Kabupaten Temanggung saat ini tengah menghadapi tantangan serius dalam sektor pelayanan kesehatan akibat minimnya jumlah tenaga medis. Wakil Bupati Temanggung, drg. Nadia Muna, mengungkapkan bahwa daerahnya masih kekurangan 157 dokter umum dan 78 dokter gigi untuk memenuhi standar rasio nasional. Kesenjangan krusial inilah yang memicu dirinya bertransformasi dari praktisi medis menjadi pejabat publik guna melakukan intervensi kebijakan yang lebih luas.
Kesenjangan pemenuhan tenaga kesehatan tersebut dipaparkan Nadia saat menjadi pembicara kunci dalam forum ICCS 2026. Lulusan Fakultas Kedokteran Gigi Universitas Muhammadiyah Yogyakarta (UMY) ini menjelaskan bahwa akar persoalan kesehatan masyarakat sering kali berada di luar ruang praktik klinis, seperti kurangnya pemenuhan gizi dan minimnya edukasi kesehatan. Kondisi tersebut merujuk pada standar ideal yang tertuang dalam Kepmenko PMK Nomor 54 Tahun 2013 mengenai rasio tenaga kesehatan per 100 ribu penduduk.
Minimnya jumlah dokter berdampak langsung pada capaian sejumlah indikator kesehatan di Kabupaten Temanggung.
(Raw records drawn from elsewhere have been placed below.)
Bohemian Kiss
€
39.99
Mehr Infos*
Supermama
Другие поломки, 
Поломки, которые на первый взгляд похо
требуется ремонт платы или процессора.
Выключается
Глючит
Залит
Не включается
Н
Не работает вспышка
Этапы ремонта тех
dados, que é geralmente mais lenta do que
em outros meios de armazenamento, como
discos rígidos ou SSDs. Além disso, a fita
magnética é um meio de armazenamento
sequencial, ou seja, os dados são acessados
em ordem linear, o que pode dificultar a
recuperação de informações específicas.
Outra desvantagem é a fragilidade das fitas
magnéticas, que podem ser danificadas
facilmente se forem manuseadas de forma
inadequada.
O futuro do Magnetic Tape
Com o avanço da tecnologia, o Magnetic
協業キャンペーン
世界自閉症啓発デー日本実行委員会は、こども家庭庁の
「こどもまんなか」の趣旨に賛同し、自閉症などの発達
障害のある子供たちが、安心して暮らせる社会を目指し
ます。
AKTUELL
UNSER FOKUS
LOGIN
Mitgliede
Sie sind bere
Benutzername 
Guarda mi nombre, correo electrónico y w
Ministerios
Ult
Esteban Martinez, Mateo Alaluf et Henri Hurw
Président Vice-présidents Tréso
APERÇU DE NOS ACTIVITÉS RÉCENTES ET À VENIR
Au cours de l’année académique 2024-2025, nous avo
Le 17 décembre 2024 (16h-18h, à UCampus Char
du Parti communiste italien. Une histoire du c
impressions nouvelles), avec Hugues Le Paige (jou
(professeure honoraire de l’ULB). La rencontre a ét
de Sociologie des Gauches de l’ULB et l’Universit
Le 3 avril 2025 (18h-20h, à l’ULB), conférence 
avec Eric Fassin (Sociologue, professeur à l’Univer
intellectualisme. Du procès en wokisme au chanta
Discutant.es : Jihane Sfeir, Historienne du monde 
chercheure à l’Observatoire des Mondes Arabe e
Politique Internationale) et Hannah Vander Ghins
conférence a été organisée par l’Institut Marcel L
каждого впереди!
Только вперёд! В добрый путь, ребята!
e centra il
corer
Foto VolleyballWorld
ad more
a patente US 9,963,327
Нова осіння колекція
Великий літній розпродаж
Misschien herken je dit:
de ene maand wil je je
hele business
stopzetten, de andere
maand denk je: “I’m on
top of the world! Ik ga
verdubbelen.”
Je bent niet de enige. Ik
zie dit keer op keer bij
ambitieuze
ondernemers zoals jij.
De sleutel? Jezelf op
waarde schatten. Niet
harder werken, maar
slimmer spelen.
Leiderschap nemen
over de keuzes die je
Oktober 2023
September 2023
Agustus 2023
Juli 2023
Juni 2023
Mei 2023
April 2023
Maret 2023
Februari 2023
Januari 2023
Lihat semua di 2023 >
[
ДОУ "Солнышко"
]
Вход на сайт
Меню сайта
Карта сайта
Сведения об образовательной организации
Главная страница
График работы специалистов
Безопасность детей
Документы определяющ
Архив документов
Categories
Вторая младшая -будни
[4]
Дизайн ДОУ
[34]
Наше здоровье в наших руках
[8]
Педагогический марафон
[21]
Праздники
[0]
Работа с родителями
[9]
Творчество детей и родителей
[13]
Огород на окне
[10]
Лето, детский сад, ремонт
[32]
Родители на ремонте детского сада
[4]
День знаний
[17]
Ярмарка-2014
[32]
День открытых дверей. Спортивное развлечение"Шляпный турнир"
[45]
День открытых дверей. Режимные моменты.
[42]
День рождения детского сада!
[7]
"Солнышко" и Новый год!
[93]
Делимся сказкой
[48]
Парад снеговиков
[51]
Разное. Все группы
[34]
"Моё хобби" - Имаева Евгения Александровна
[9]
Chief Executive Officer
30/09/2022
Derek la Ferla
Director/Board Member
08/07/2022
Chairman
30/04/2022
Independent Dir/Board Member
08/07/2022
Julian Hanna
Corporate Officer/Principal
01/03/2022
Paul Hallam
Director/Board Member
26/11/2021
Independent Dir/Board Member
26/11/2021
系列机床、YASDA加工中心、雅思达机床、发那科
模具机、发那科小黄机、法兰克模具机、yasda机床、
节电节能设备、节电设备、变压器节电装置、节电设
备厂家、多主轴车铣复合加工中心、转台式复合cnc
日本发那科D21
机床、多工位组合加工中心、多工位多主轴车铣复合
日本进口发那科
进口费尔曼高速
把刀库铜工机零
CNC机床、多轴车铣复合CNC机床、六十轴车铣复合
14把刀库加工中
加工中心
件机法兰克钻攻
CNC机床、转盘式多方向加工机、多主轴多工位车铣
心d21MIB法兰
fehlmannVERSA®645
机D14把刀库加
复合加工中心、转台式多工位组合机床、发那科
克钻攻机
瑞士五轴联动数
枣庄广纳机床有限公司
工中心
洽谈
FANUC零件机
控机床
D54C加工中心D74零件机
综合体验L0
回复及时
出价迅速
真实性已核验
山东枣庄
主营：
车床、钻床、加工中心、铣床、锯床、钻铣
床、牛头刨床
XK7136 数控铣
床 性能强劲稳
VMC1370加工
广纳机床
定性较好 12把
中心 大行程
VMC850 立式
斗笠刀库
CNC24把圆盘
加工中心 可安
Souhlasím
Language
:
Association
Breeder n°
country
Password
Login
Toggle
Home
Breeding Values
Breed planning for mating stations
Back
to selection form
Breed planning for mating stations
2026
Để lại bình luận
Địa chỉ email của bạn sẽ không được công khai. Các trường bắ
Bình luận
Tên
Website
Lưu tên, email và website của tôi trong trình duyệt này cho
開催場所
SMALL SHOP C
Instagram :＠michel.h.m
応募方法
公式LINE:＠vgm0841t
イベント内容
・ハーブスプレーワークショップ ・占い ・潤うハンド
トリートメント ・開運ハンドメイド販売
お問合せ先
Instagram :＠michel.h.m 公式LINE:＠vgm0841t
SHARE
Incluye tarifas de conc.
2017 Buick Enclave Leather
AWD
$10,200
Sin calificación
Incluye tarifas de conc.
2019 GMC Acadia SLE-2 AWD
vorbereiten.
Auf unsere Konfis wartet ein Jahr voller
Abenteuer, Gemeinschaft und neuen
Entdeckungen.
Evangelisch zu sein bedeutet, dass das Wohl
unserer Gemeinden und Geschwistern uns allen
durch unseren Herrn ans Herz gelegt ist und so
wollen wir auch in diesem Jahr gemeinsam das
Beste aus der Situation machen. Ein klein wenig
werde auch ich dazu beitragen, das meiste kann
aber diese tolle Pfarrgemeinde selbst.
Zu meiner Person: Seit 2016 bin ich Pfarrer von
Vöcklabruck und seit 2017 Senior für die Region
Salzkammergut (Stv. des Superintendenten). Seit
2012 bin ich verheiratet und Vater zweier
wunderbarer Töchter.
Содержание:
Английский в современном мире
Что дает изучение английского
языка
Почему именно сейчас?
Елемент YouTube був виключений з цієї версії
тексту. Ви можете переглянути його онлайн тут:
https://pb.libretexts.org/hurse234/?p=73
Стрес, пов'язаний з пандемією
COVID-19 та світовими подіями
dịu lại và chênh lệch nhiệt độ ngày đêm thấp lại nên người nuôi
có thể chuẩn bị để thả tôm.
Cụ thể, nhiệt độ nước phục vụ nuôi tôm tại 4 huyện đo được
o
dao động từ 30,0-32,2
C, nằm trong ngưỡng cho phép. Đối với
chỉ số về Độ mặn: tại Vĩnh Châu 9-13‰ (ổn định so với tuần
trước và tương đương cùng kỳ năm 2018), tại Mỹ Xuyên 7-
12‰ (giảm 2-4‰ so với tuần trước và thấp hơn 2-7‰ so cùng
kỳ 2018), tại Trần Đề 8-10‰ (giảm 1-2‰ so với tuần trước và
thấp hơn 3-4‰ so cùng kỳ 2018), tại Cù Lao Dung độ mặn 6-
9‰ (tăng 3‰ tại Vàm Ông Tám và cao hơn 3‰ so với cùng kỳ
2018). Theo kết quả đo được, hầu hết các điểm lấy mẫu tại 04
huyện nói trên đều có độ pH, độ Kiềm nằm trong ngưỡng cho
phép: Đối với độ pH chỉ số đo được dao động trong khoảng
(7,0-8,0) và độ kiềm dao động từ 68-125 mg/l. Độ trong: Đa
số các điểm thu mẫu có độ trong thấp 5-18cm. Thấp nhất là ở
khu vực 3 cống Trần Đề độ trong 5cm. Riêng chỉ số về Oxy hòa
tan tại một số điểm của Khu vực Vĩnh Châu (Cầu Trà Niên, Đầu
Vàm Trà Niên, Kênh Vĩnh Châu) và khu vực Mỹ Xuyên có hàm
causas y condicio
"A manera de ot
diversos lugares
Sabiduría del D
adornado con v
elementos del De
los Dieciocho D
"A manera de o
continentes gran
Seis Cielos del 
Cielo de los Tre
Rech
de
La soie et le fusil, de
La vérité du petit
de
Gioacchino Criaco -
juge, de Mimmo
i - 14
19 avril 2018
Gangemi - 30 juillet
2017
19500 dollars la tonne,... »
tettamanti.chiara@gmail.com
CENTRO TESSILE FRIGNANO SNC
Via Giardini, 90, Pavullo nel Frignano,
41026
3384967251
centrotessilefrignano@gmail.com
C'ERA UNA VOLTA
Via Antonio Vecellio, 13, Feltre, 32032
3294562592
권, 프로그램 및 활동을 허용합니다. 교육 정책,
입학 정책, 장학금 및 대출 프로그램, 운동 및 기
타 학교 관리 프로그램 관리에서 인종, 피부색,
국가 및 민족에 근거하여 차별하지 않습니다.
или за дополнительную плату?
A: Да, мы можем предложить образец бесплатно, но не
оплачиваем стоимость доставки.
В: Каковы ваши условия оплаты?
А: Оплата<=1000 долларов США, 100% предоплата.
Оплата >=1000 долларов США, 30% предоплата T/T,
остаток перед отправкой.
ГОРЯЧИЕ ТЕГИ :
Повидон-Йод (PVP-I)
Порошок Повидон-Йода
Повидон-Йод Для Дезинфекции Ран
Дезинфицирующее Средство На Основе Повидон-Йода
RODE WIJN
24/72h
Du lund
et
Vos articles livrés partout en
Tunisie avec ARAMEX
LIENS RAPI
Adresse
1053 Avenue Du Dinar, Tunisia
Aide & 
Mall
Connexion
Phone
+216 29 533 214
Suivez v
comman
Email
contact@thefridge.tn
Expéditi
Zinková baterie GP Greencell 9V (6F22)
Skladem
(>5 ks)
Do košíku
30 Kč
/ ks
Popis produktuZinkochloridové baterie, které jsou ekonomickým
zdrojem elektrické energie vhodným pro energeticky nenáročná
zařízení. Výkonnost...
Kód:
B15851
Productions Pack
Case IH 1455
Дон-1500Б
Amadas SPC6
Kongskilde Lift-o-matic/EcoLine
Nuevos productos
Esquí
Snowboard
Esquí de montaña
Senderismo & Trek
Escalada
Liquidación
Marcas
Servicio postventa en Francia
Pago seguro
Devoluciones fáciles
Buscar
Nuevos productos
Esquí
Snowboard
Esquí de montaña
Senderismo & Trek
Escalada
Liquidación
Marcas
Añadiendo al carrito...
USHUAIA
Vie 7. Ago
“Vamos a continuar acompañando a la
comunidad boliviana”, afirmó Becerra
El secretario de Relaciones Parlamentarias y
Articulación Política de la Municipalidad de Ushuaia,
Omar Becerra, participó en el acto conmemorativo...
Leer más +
Berdasarkan data terbaru, cakupan pengobatan tuberkulosis (TBC) baru menyentuh angka 73,2 persen, partisipasi Cek Kesehatan Gratis (CKG) sebesar 39,55 persen, angka stunting berada di 14,33 persen, sementara cakupan semesta jaminan kesehatan (UHC) telah mencapai 93,94 persen.
Sebagai wakil kepala daerah, Nadia berkomitmen mengawal setiap tahapan program kesehatan, mulai dari perencanaan hingga evaluasi. Salah satu langkah konkret yang ia lakukan adalah memberikan masukan kepada Bupati Temanggung untuk meninjau ulang rencana kebijakan operasional puskesmas 24 jam. Langkah revisi ini diambil setelah menyerap keresahan para tenaga kesehatan yang mengeluhkan beban kerja berlebih.
Guna membenahi sektor kesehatan secara menyeluruh, Pemerintah Kabupaten Temanggung menerapkan tiga strategi utama yaitu advokasi, mediasi, dan pemampuan masyarakat. Dalam aspek mediasi, Nadia mencontohkan penyelesaian kasus pencemaran limbah usaha makanan yang diselesaikan melalui dialog kolaboratif lintas dinas dan tokoh masyarakat tanpa mematikan iklim usaha lokal. Sinergi dan dukungan aktif masyarakat dinilai menjadi kunci utama keberhasilan kebijakan publik.